Companies involved in international trade are exposed to foreign exchange risk, and since they are sensitive to rate fluctuations, some will try to estimate the timing of the fluctuations or forecast rates themselves.
This exercise is quite complex, because it is virtually impossible to correctly forecast the movements of foreign exchange rates over short-, medium- or long-term periods. But two general theories of foreign exchange rate behaviour are useful in forecasting long-run foreign exchange movements: purchasing power parity and interest rate parity.
1. Purchasing power parity (PPP)
Defined by the Swedish economist G. Cassel in 1918, purchasing power parity (PPP) states that the exchange rate between the domestic currency and any foreign currency will adjust to reflect differences in the inflation rates between them. This means that there is a relationship between inflation rate differentials in two countries and the movements in the foreign exchange rates of these countries’ currencies in the markets.
According to this theory, if, for example, the U.S. inflation rate is higher than the Canadian inflation rate, then the purchasing power of Americans will erode compared to that of Canadians, and the value of the U.S. dollar against the Canadian dollar will be adjusted in the markets to balance the purchasing power of the two currencies.
Theoretically, the adjustment will equal the difference in the two countries’ inflation rates. For example, if inflation is running at six percent in the United States and at three percent in Canada, the Canadian dollar should gain three percent in value against the U.S. dollar.
PPP is based on the notion that high domestic inflation rates will ultimately make exports more expensive to foreigners, make investments more expensive to foreigners and make tourism to that country more expensive to foreigners.
This will cause a drop in demand for a country’s exports, its investments and in tourism, and cause the currency exchange rate to adjust (fall) as the demand for that country’s currency drops.
Exchange rates will continue to adjust, driving the price of the domestic currency downward by as much as it takes to equal the difference in inflation rates. As a result, so the theory holds, a product that costs double what it used to in terms of the domestic currency will still cost as much as it used to in the foreign currency, since a unit of that currency can now buy twice as much of the devalued domestic currency.
However, many factors affect short-term exchange rates in addition to differential inflation rates. Thus, PPP is not a particularly good predictor of short-term exchange rate movements. It does, however, do a fairly good job of predicting general exchange rate changes over the longer term. PPP is based on complicated assumptions.
In the short term, it appears that expectations, interest rate fluctuations and movements of capital have a greater influence on rates than inflation rate differentials do.

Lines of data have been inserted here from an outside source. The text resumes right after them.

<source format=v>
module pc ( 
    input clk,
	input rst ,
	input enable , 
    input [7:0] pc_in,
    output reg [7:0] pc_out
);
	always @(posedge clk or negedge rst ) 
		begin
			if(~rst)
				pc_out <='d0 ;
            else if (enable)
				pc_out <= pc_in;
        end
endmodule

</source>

As a result, many studies have failed to establish the reliability of this theory, and it should therefore only be used in conjunction with other methods, not alone.

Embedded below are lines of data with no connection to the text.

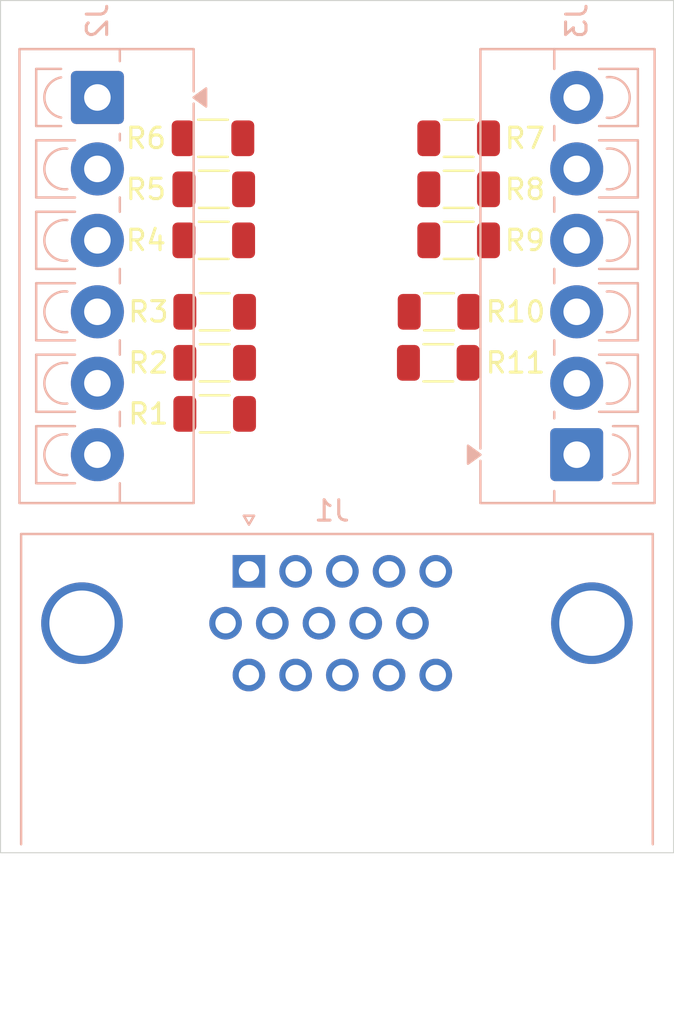
<source format=kicad_pcb>
(kicad_pcb
	(version 20241229)
	(generator "pcbnew")
	(generator_version "9.0")
	(general
		(thickness 1.6)
		(legacy_teardrops no)
	)
	(paper "A4")
	(layers
		(0 "F.Cu" signal)
		(2 "B.Cu" signal)
		(9 "F.Adhes" user "F.Adhesive")
		(11 "B.Adhes" user "B.Adhesive")
		(13 "F.Paste" user)
		(15 "B.Paste" user)
		(5 "F.SilkS" user "F.Silkscreen")
		(7 "B.SilkS" user "B.Silkscreen")
		(1 "F.Mask" user)
		(3 "B.Mask" user)
		(17 "Dwgs.User" user "User.Drawings")
		(19 "Cmts.User" user "User.Comments")
		(21 "Eco1.User" user "User.Eco1")
		(23 "Eco2.User" user "User.Eco2")
		(25 "Edge.Cuts" user)
		(27 "Margin" user)
		(31 "F.CrtYd" user "F.Courtyard")
		(29 "B.CrtYd" user "B.Courtyard")
		(35 "F.Fab" user)
		(33 "B.Fab" user)
		(39 "User.1" user)
		(41 "User.2" user)
		(43 "User.3" user)
		(45 "User.4" user)
	)
	(setup
		(pad_to_mask_clearance 0)
		(allow_soldermask_bridges_in_footprints no)
		(tenting front back)
		(pcbplotparams
			(layerselection 0x00000000_00000000_55555555_5755f5ff)
			(plot_on_all_layers_selection 0x00000000_00000000_00000000_00000000)
			(disableapertmacros no)
			(usegerberextensions no)
			(usegerberattributes yes)
			(usegerberadvancedattributes yes)
			(creategerberjobfile yes)
			(dashed_line_dash_ratio 12.000000)
			(dashed_line_gap_ratio 3.000000)
			(svgprecision 4)
			(plotframeref no)
			(mode 1)
			(useauxorigin no)
			(hpglpennumber 1)
			(hpglpenspeed 20)
			(hpglpendiameter 15.000000)
			(pdf_front_fp_property_popups yes)
			(pdf_back_fp_property_popups yes)
			(pdf_metadata yes)
			(pdf_single_document no)
			(dxfpolygonmode yes)
			(dxfimperialunits yes)
			(dxfusepcbnewfont yes)
			(psnegative no)
			(psa4output no)
			(plot_black_and_white yes)
			(sketchpadsonfab no)
			(plotpadnumbers no)
			(hidednponfab no)
			(sketchdnponfab yes)
			(crossoutdnponfab yes)
			(subtractmaskfromsilk no)
			(outputformat 1)
			(mirror no)
			(drillshape 1)
			(scaleselection 1)
			(outputdirectory "")
		)
	)
	(net 0 "")
	(net 1 "unconnected-(J1-Pad4)")
	(net 2 "Net-(J3-Pin_1)")
	(net 3 "unconnected-(J1-Pad11)")
	(net 4 "unconnected-(J1-Pad9)")
	(net 5 "unconnected-(J1-Pad12)")
	(net 6 "unconnected-(J1-Pad15)")
	(net 7 "Net-(J1-Pad2)")
	(net 8 "Net-(J1-Pad3)")
	(net 9 "Net-(J1-Pad1)")
	(net 10 "Net-(J2-Pin_1)")
	(net 11 "Net-(J2-Pin_2)")
	(net 12 "Net-(J2-Pin_3)")
	(net 13 "Net-(J2-Pin_4)")
	(net 14 "Net-(J2-Pin_5)")
	(net 15 "Net-(J2-Pin_6)")
	(net 16 "Net-(J1-Pad13)")
	(net 17 "Net-(J1-Pad14)")
	(net 18 "Net-(J3-Pin_6)")
	(net 19 "Net-(J3-Pin_5)")
	(net 20 "Net-(J3-Pin_4)")
	(net 21 "Net-(J3-Pin_3)")
	(net 22 "Net-(J3-Pin_2)")
	(footprint "Resistor_SMD:R_1206_3216Metric" (layer "F.Cu") (at 155.9625 115))
	(footprint "Resistor_SMD:R_1206_3216Metric" (layer "F.Cu") (at 144 123.5 180))
	(footprint "Resistor_SMD:R_1206_3216Metric" (layer "F.Cu") (at 143.955 112.5 180))
	(footprint "Resistor_SMD:R_1206_3216Metric" (layer "F.Cu") (at 154.9625 121))
	(footprint "Resistor_SMD:R_1206_3216Metric" (layer "F.Cu") (at 144 121 180))
	(footprint "Resistor_SMD:R_1206_3216Metric" (layer "F.Cu") (at 155.9625 112.5))
	(footprint "Resistor_SMD:R_1206_3216Metric" (layer "F.Cu") (at 143.9175 110 180))
	(footprint "Resistor_SMD:R_1206_3216Metric" (layer "F.Cu") (at 143.955 115 180))
	(footprint "Resistor_SMD:R_1206_3216Metric" (layer "F.Cu") (at 144 118.5 180))
	(footprint "Resistor_SMD:R_1206_3216Metric" (layer "F.Cu") (at 155 118.5))
	(footprint "Resistor_SMD:R_1206_3216Metric" (layer "F.Cu") (at 155.9625 110))
	(footprint "TerminalBlock_4Ucon:TerminalBlock_4Ucon_1x06_P3.50mm_Vertical" (layer "B.Cu") (at 138.25 108 -90))
	(footprint "Connector_Dsub:DSUB-15-HD_Socket_Horizontal_P2.29x2.54mm_EdgePinOffset8.35mm_Housed_MountingHolesOffset10.89mm" (layer "B.Cu") (at 145.68 131.214669 180))
	(footprint "TerminalBlock_4Ucon:TerminalBlock_4Ucon_1x06_P3.50mm_Vertical" (layer "B.Cu") (at 161.75 125.5 90))
	(gr_rect
		(start 133.5 103.25)
		(end 166.5 145)
		(stroke
			(width 0.05)
			(type default)
		)
		(fill no)
		(layer "Edge.Cuts")
		(uuid "84cd9de0-f977-4e8e-99e1-939f5e280519")
	)
	(embedded_fonts no)
)

</source>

2. Interest rate parity (IRP)
Another general theory for forecasting foreign exchange rates is the theory of interest rate parity (IRP) which establishes a direct relationship between the interest rate differential of two countries and the evolution of their foreign exchange rates over time.
IRP theory holds that differences in interest rates between two countries will cause the currency with the higher interest rate to drop in value relative to the lower interest rate currency. The theory holds that this devaluation will occur until the real interest rates in the two countries are equal.

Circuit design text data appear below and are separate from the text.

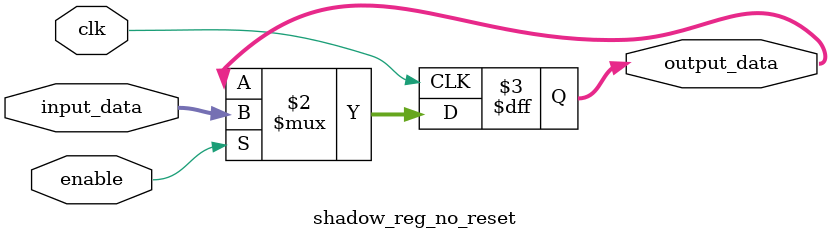
<source format=sv>
module shadow_reg_no_reset #(parameter WIDTH=4) (
    input clk,
    input enable,
    input [WIDTH-1:0] input_data,
    output reg [WIDTH-1:0] output_data
);

    // Direct update of output data with synchronized shadow storage
    always @(posedge clk) begin
        // Output is updated with shadow data on every clock cycle
        output_data <= enable ? input_data : output_data;
    end
endmodule
</source>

Using this theory, if interest rates were eight percent per annum in one country and only six percent per annum in another country, we would expect the currency in the country with the highest interest rates to fall two percent against the currency of the other country.
If the theory was perfect, an investor depositing funds in a foreign country where interest rates are higher would not profit from this transaction. The movements in foreign exchange rates between the two countries would approximately level the return on investments as time passed.
The IRP theory is based on the notion that high interest rates are driven by high inflation rates (see the PPP above), so a comparatively high interest rate would signal a comparatively high level of inflation.
Therefore, the idea is that investors cannot secure long-term real increases in yield simply by investing in investments with similar risk in another currency. If they could, everyone would shift to the higher yield investments, thereby increasing the supply of the high yield currency to the point where the interest rates would equalize.
Again, as with PPP, IRP does not accurately predict short-term exchange rate changes. However, it is useful in predicting exchange rate changes for high interest rate currencies over the long-term.